**TÂCHES À RÉALISER:**
[1] D'après le texte sur la sémiotique appliquée à la publicité, pourquoi les auteurs estiment-ils que leur démarche peut intéresser la profession ? Répondez en une à trois phrases.
[2] Comment traduire en anglais cette phrase du texte sur la sémiotique appliquée à la publicité : « Cependant ils ne sauraient rester insensibles à ce qui, selon nous, opère dans chacun des actes de leur vie professionnelle. » ?

**TEXTE DE LA PAGE:**
....
0.3. Cette démarche peut-elle intéresser la profession et ceux qui s'y destinent ? Nous pensons pouvoir répondre affirmativement dans la mesure où nous leur offrons une véritable maîtrise de la combinatoire des signes qu'ils manipulent et comme, en définitive, leur activité peut se caractériser ainsi, on peut conjecturer qu'ils devraient manifester à priori un réel intérêt pour le projet. Certes il est possible que les performances permises par la modélisation proposée leur paraissent éloignées de celles qu'il enregistrent quotidiennement sans se préoccuper de théorie. Cependant ils ne sauraient rester insensibles à ce qui, selon nous, opère dans chacun des actes de leur vie professionnelle. Les plus avisés d'entre eux prendront peut-être alors conscience que, dans la mesure où chacun dans la profession utilise peu ou prou les mêmes recettes, les hiérarchies de valeur tendent à s'égaliser et que les prestations finissent par se valoir, à peu de chose prés. Bien sûr il peut arriver ici où là, mais toujours de façon aléatoire, que ressorte quelque création vraiment originale au même titre qu'un écrivain académique peut connaître un bonheur d'écriture. Pourtant, une des lois du marché, auquel le marché de la publicité n'échappe pas, est celle de l'innovation, de la qualité et de la fiabilité des produits. Peut-on durablement subordonner sa position sur le marché aux hasards de la subjectivité des créatifs, aussi géniaux qu'ils puissent paraître ? N'est-ce pas s'assurer un avantage décisif de les faire s'exprimer dans un cadre théorique qui, loin de brider leur créativité la canalisera vers des objectifs rationnalisés suivant une démarche contrôlée parce qu'explicitable, communicable et finalement criticable ? Et si la "grammaire" des signes que nous avons dégagée de l'oeuvre sémiotique de Peirce est vraiment immanente à toute pratique sémiotique, si, en conséquence, elle opère même à l'insu des praticiens, sa connaissance n'améliorera-t-elle pas de façon très significative les résultats mesurés en termes d'accroissement des parts de marché ?
....
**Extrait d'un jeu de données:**
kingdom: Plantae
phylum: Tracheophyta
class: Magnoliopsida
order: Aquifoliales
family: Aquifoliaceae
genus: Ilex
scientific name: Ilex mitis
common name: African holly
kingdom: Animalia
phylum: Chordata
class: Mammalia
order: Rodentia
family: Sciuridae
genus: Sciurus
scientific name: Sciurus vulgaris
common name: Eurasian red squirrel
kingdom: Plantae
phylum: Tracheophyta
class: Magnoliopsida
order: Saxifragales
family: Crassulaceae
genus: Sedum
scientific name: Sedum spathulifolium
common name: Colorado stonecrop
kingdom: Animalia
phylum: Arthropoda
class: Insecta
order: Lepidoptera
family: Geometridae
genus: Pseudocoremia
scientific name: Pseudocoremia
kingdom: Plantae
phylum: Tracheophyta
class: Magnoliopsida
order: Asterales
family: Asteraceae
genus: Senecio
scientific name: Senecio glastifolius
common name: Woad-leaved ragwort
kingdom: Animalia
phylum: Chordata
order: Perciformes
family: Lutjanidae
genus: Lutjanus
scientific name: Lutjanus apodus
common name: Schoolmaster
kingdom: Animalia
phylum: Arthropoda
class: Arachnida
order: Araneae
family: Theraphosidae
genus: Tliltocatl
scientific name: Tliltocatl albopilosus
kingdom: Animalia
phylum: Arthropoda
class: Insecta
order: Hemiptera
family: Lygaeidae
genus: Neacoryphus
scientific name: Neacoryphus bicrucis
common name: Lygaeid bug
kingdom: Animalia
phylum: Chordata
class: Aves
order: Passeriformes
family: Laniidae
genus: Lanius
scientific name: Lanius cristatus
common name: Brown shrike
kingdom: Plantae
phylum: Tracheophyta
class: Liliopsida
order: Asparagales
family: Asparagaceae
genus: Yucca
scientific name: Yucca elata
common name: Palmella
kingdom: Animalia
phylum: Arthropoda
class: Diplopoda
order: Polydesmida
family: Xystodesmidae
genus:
....
**RÉSULTATS PAR TÂCHE:**
[1] Les auteurs offrent aux professionnels une véritable maîtrise de la combinatoire des signes qu'ils manipulent. Comme leur activité peut, en définitive, se caractériser ainsi, ils en concluent que ces professionnels devraient a priori manifester un réel intérêt pour le projet.

[2] However, they could not remain indifferent to what, in our view, is at work in each of the acts of their professional life.